Long before DOTD, the U.S. will collapse: increasing U.S. dependence on imported oil, declining domestic production, Land Export Model, bankrupt economy, and the increasing inability to purchase oil as it goes to $500 per barrel and higher.

where is this demand destruction going to come from if it isnt SUV drivers? I thought that would be the first place to look for it.

Sorry, but by definition, SUV drivers have the money to buy expensive gasoline. Demand destruction would most likely start at the bottom with some poor schmuck driving a clapped-out Dodge minivan gives up and takes the bus to work, even though the trip will take an hour vs. 15 minutes by car. Huge pickups, full-size vans, and SUVs still dominate the gas pumps at the local Costco...

Not the bus.

Repaired a Suzuki Sidekick and doubled my gas mileage.

I agree there is going to be demand destruction. However, we have no way of knowing how it will affect prices because we have no way of knowing what the increased instability is going to do to oil producers.
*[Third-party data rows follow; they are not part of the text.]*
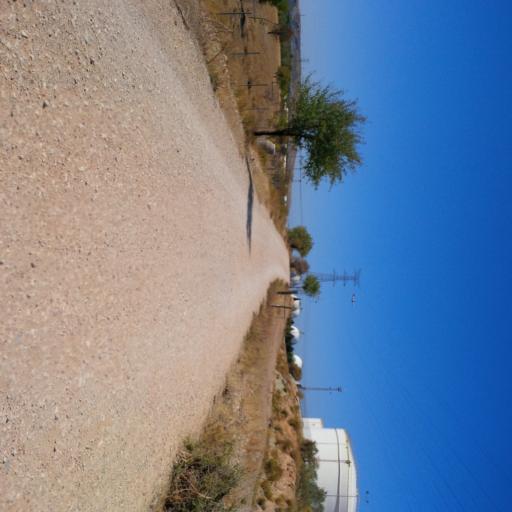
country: ES
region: Madrid
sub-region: Provincia de Madrid
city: Torrejon de Ardoz
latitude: 40.4301
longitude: -3.4841
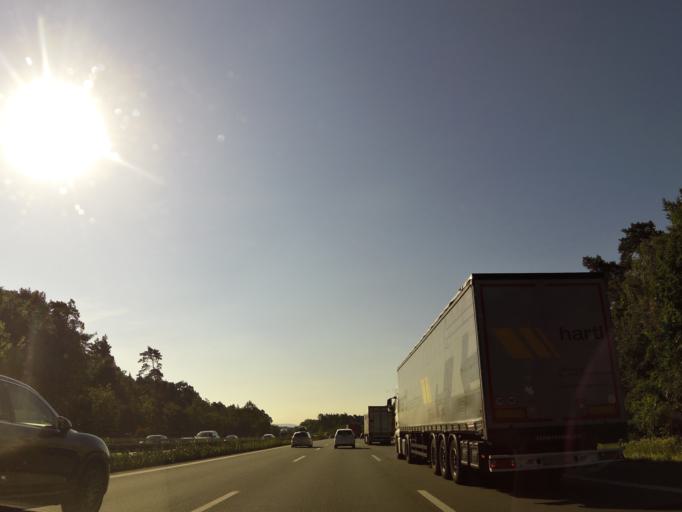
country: DE
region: Bavaria
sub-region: Regierungsbezirk Mittelfranken
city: Heroldsberg
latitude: 49.5033
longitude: 11.1252
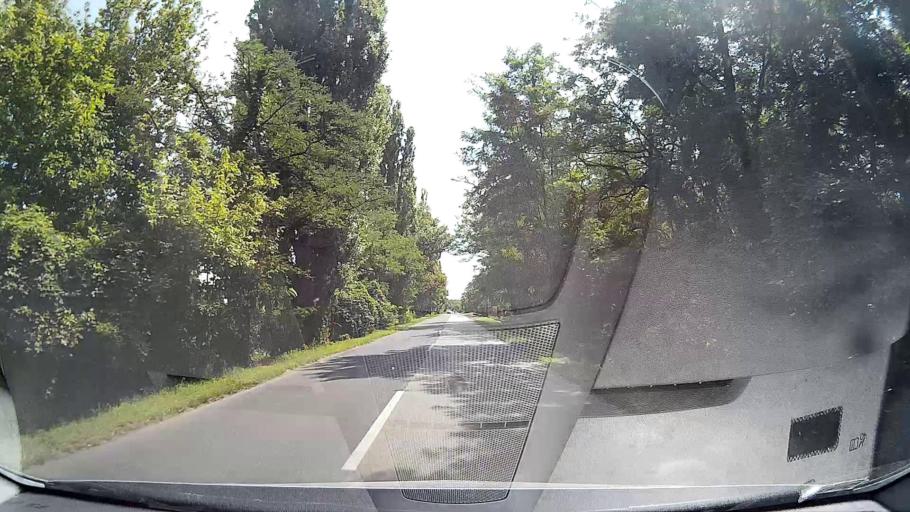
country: HU
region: Pest
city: Tahitotfalu
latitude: 47.7405
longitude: 19.1001
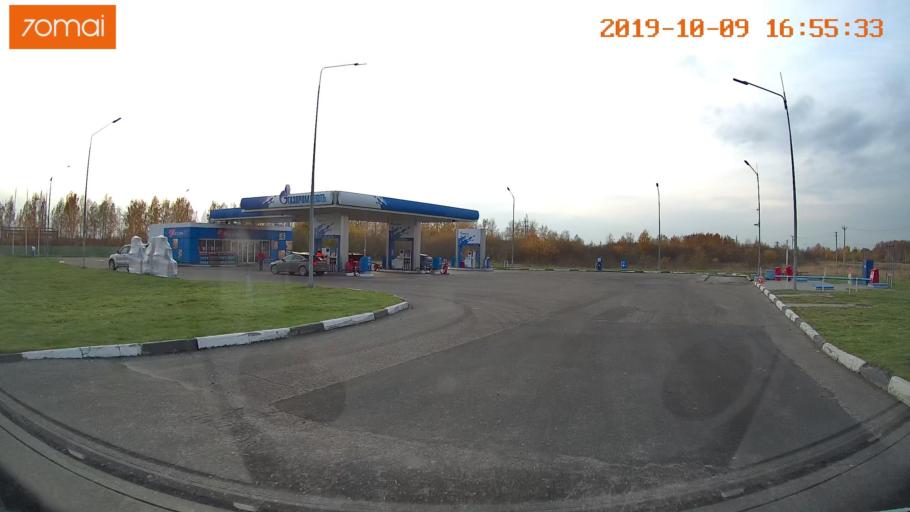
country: RU
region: Ivanovo
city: Privolzhsk
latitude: 57.3673
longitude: 41.2730
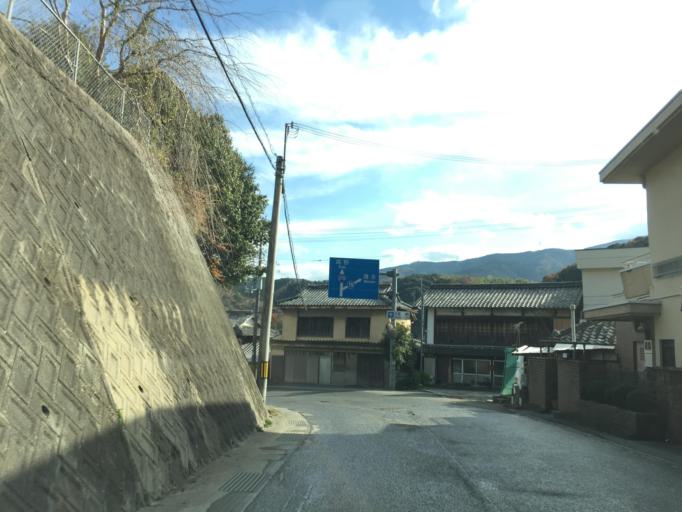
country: JP
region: Wakayama
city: Iwade
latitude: 34.1490
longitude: 135.3574
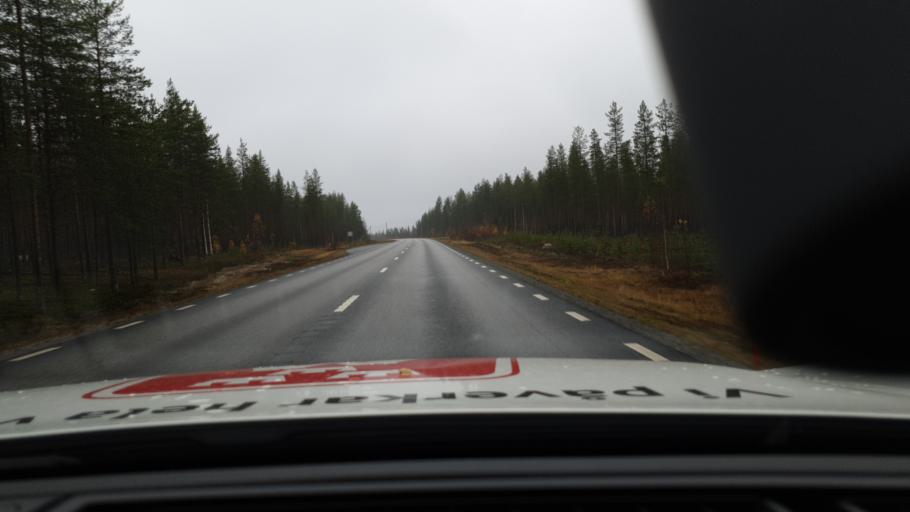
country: SE
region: Norrbotten
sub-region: Overkalix Kommun
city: OEverkalix
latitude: 66.6185
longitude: 22.2328
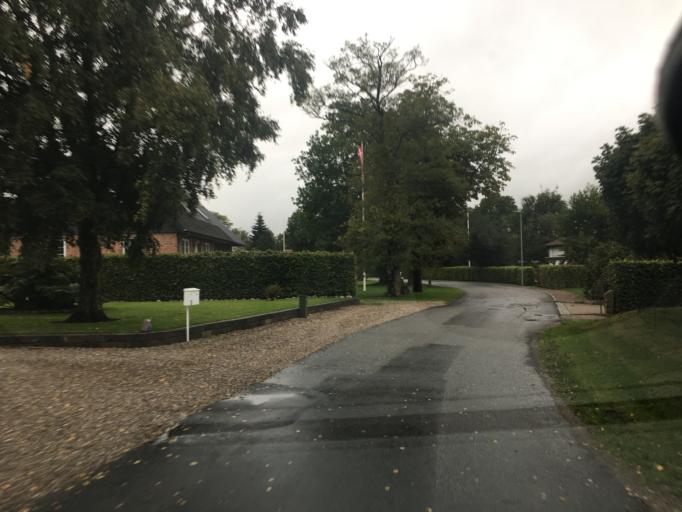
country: DE
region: Schleswig-Holstein
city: Ellhoft
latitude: 54.9378
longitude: 8.9569
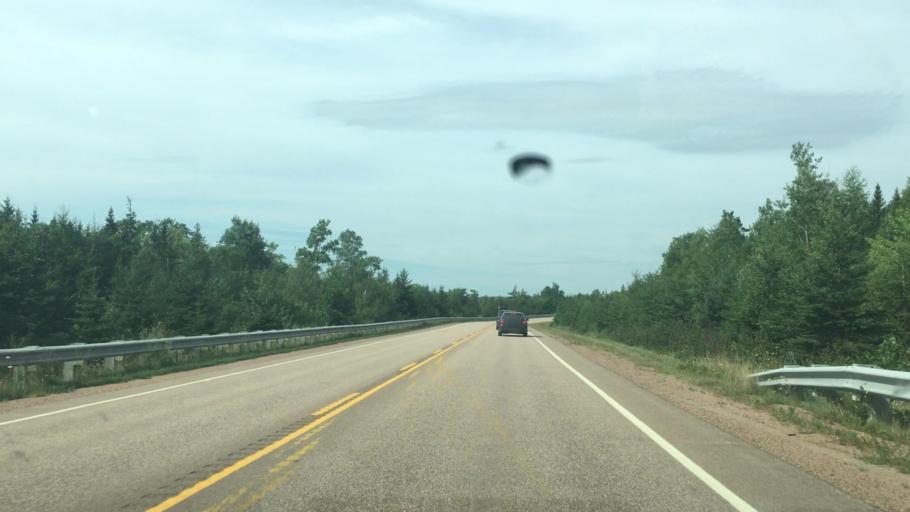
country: CA
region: Nova Scotia
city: Port Hawkesbury
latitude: 45.6044
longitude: -61.3114
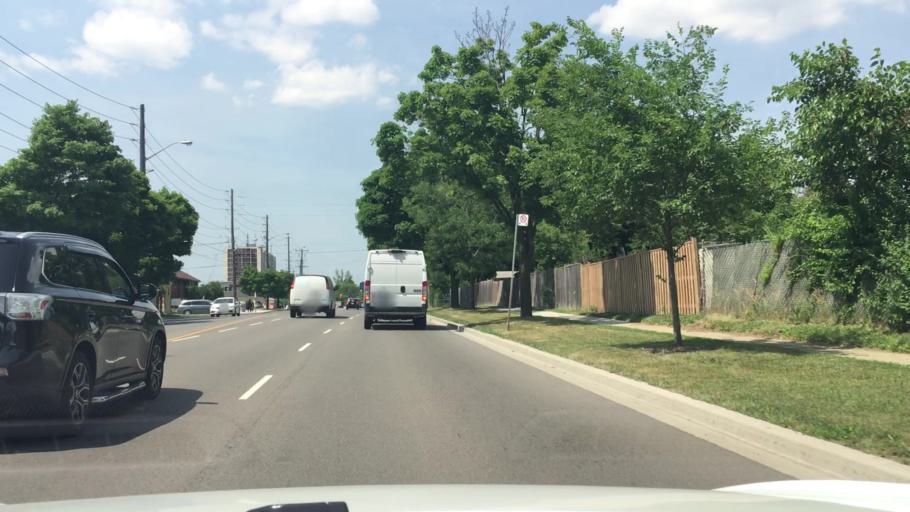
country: CA
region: Ontario
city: Scarborough
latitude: 43.7781
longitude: -79.2967
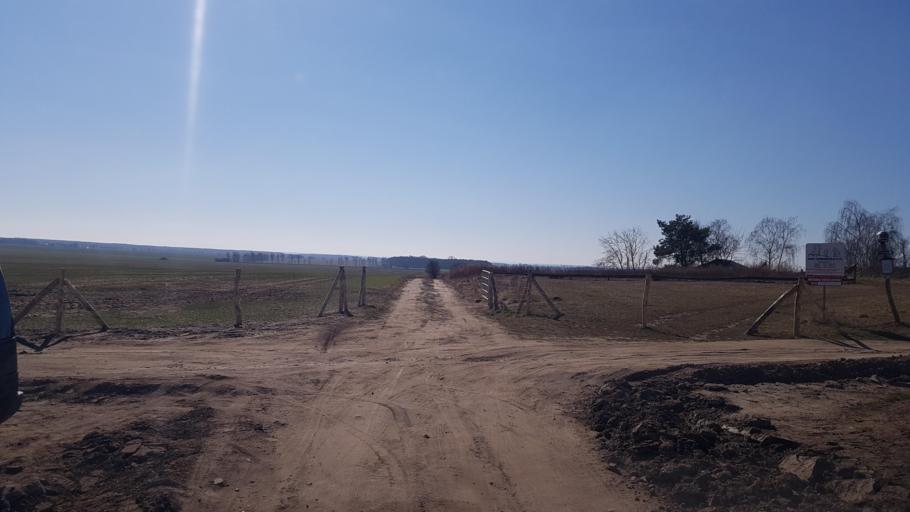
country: DE
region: Brandenburg
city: Hirschfeld
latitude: 51.3738
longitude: 13.6115
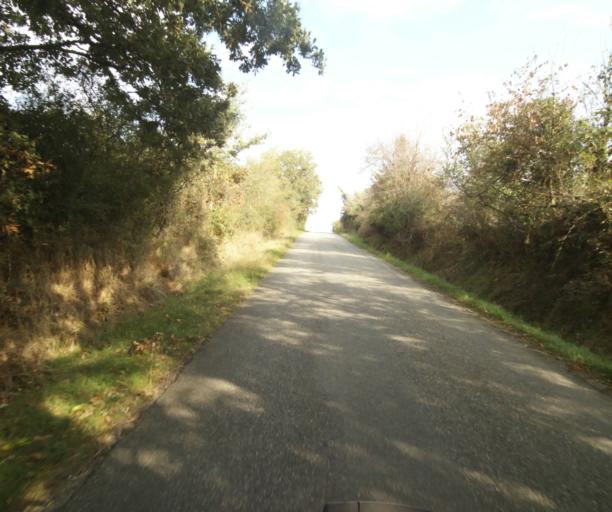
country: FR
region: Midi-Pyrenees
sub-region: Departement du Tarn-et-Garonne
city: Verdun-sur-Garonne
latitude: 43.8363
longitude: 1.1530
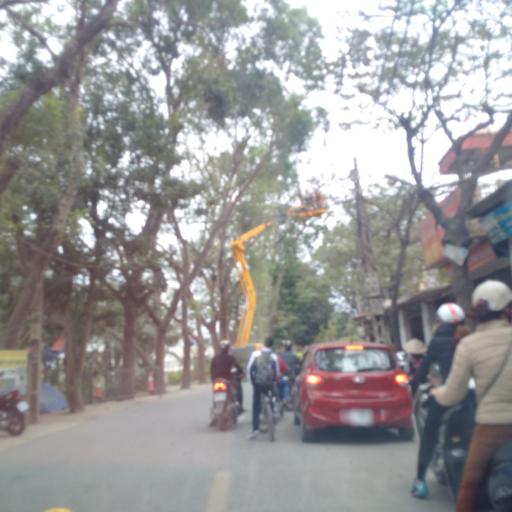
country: VN
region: Ha Noi
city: Tay Ho
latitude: 21.0836
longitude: 105.7786
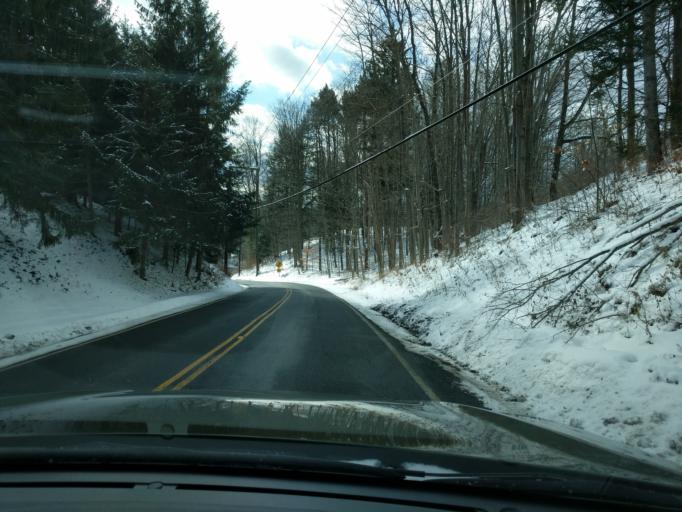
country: US
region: New York
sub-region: Tompkins County
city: East Ithaca
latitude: 42.3836
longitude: -76.3869
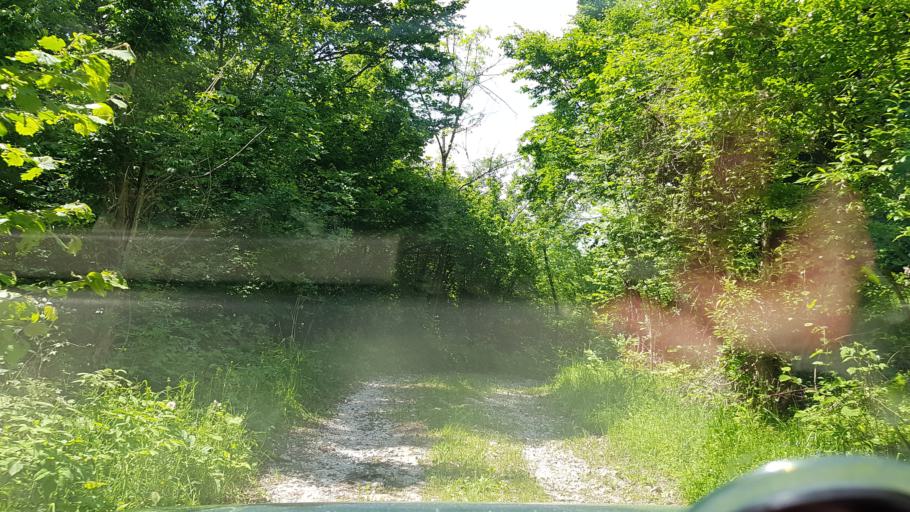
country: IT
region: Friuli Venezia Giulia
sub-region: Provincia di Udine
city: Pulfero
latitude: 46.1944
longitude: 13.4244
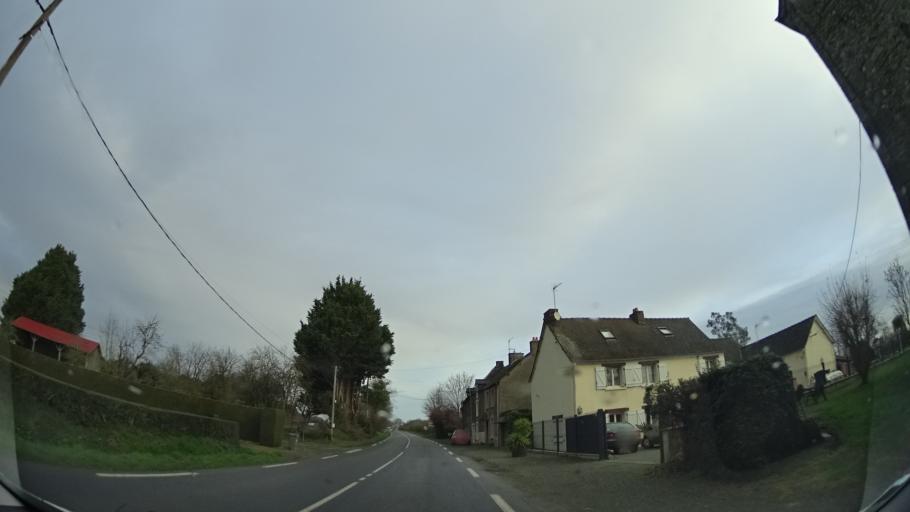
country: FR
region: Brittany
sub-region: Departement des Cotes-d'Armor
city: Evran
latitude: 48.3959
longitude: -1.9798
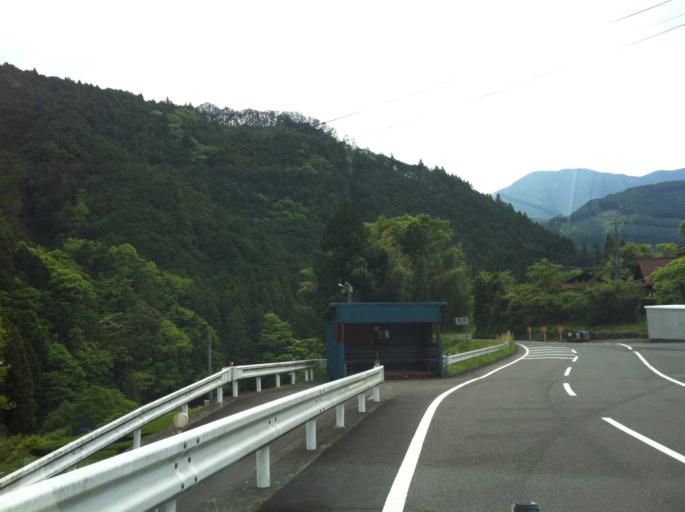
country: JP
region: Shizuoka
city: Shizuoka-shi
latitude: 35.1270
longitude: 138.2999
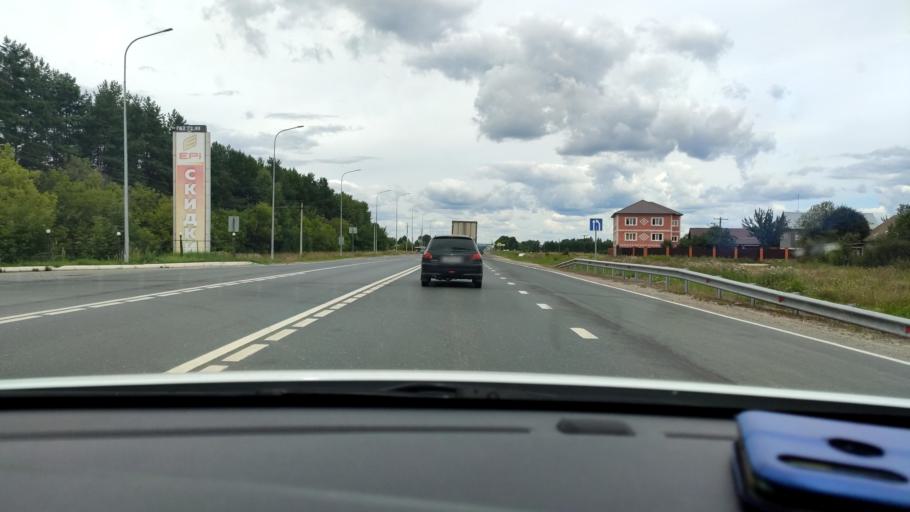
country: RU
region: Mariy-El
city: Pomary
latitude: 55.9622
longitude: 48.3655
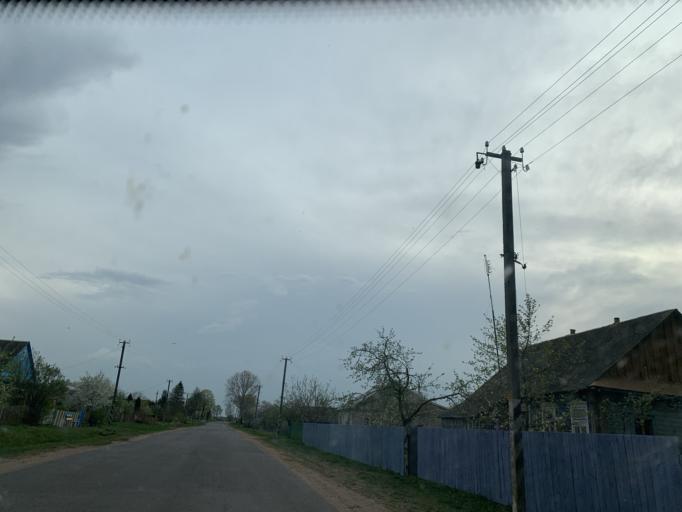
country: BY
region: Minsk
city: Kapyl'
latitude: 53.2764
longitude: 26.9710
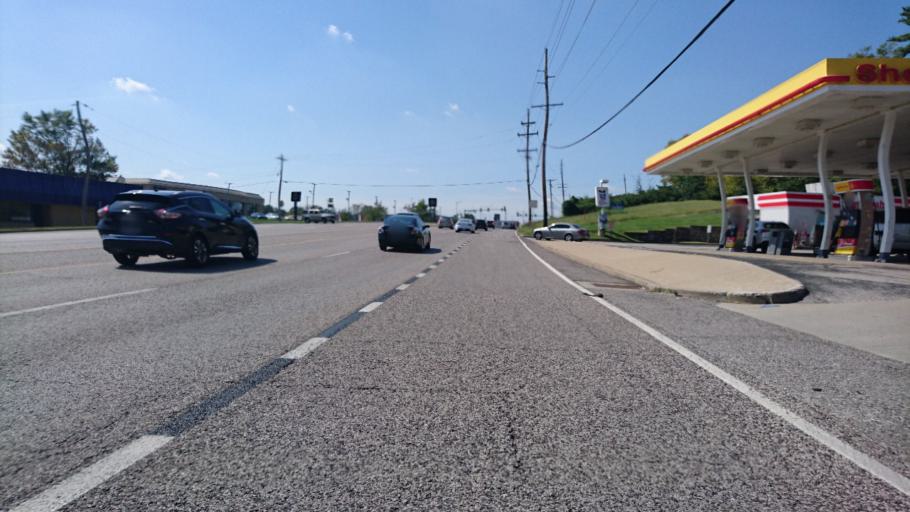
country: US
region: Missouri
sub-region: Saint Louis County
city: Town and Country
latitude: 38.5964
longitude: -90.4769
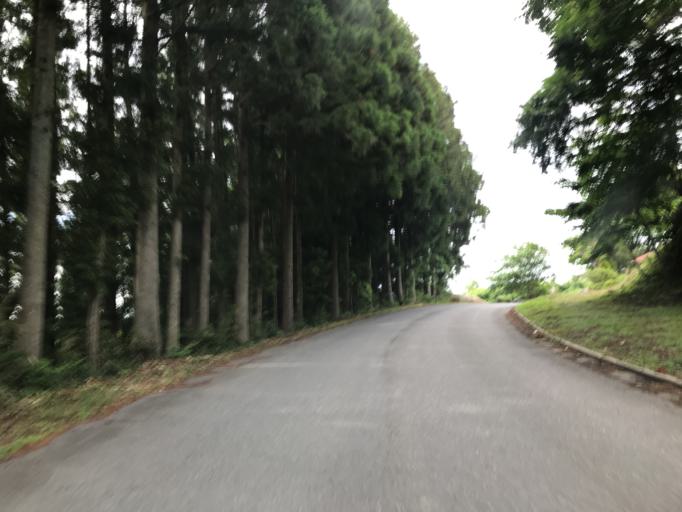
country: JP
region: Fukushima
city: Funehikimachi-funehiki
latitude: 37.5118
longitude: 140.5661
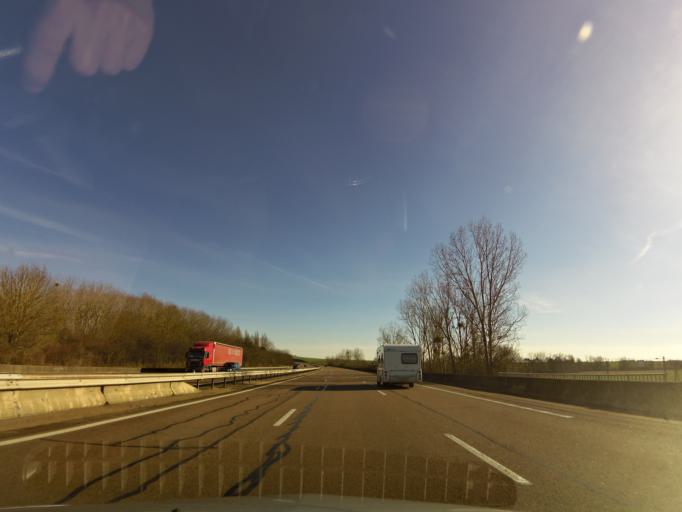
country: FR
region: Bourgogne
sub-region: Departement de l'Yonne
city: Aillant-sur-Tholon
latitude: 47.9019
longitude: 3.3504
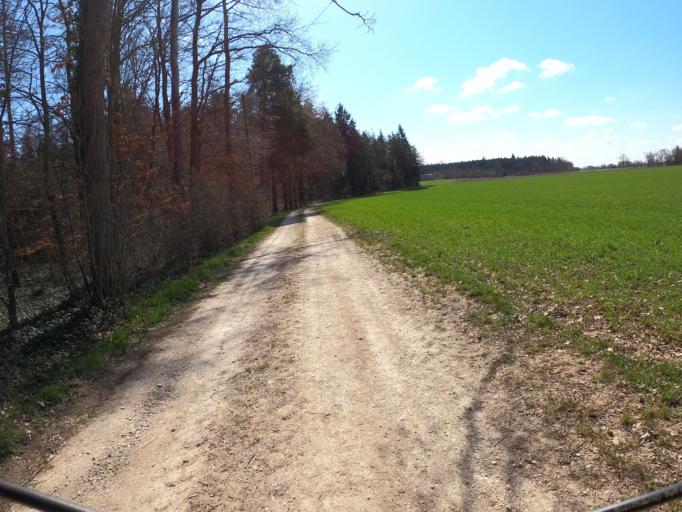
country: DE
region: Bavaria
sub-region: Swabia
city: Nersingen
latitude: 48.4038
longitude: 10.1445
Whether it is bombings in Nigeria or strikes in Brazil.

All we can know for sure is that there is going to be extreme volatility. If oil goes to $20 a barrel it may not stay there for long, and it may shoot up $300 in a month.

There is a severe economic crisis brewing in the US, and I believe this will cause a significant demand destruction across the planet, making oil cheaper again.

It's possible maybe, but I tend to think it more likely that global demand will keep bumping up against the roof -- i.e. supply. No way to know for sure, though.

The only way to bring awareness is to conclusively prove that Old Super-Giant Oil fields are actually declining in production.

Here I disagree. You can conclusively prove anything you want, but it won't go anywhere until events compel a recognition of reality, and sometimes the compelling involves a powerful kick in the groin.

On the other hand, I believe that the power-that-be are getting ready to acknowledge peak, and pressing the subliminal message: therefore get behind our efforts to get control of what remains.

A global depression is the only thing that can significantly reduce global oil demand in the near term. There are too many people bidding on the same thing. This $11 decrease for a barrel doesn't mean anything because it's not based on a bunch of new supply coming online.

We are going to see price fluctuations, but as it stands right now these periods of people shorting the market will rebound like a rubber band.

What is happening is called conditioning. Oil cost multiplies by a factor of 8 in not even the same number of years, so people cry out for blood. Every time it tests a new high the anger returns. Then the price dips back and people let out a sigh of relief. The optimism comes back for a while. Then the cycle begins again and prices rise. It's this up and down (though mostly UP!) that makes a lot of pundits and their TV audiences blame all the wrong things. Within 3 years people will beg to return to the days of $147/barrel oil.

What Hubbert and others couldn't account for are above ground political factors such as ELM, economics, and resource wars. Regardless of KSA's ability to ramp up further, we are on an energy and economic tightrope.

American oil consumption will decrease when China stops giving us all that free money. China's oil consumption will increase when they stop giving us all that free money. Same amount of money, same amount of consumption. Just location is different.
War with Iran is not the same deal. There will be less oil available short term for people to buy. I see America broke and unable to buy oil from Nigeria, and China able to buy oil from Nigeria and price out Haiti, etc.